Pictures paired with source code:
++++++++++

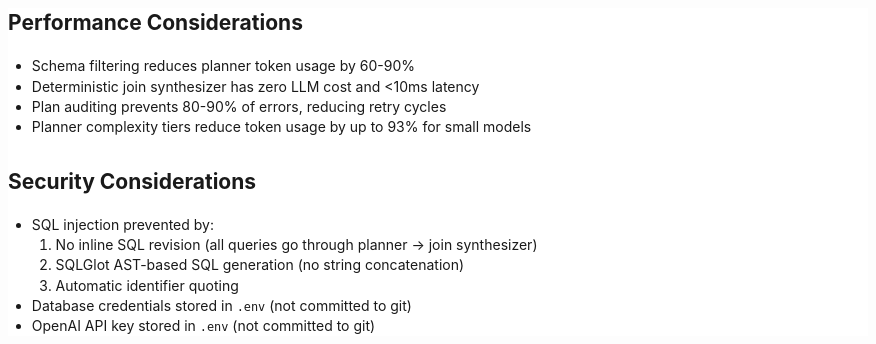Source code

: ## Performance Considerations

- Schema filtering reduces planner token usage by 60-90%
- Deterministic join synthesizer has zero LLM cost and <10ms latency
- Plan auditing prevents 80-90% of errors, reducing retry cycles
- Planner complexity tiers reduce token usage by up to 93% for small models

## Security Considerations

- SQL injection prevented by:
  1. No inline SQL revision (all queries go through planner → join synthesizer)
  2. SQLGlot AST-based SQL generation (no string concatenation)
  3. Automatic identifier quoting
- Database credentials stored in `.env` (not committed to git)
- OpenAI API key stored in `.env` (not committed to git)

++++++++++

Task: Starting at the line that contains "- Planner complexity", write out every line through the end of the entries, exactly and with nothing added.

Solution:
- Planner complexity tiers reduce token usage by up to 93% for small models

## Security Considerations

- SQL injection prevented by:
  1. No inline SQL revision (all queries go through planner → join synthesizer)
  2. SQLGlot AST-based SQL generation (no string concatenation)
  3. Automatic identifier quoting
- Database credentials stored in `.env` (not committed to git)
- OpenAI API key stored in `.env` (not committed to git)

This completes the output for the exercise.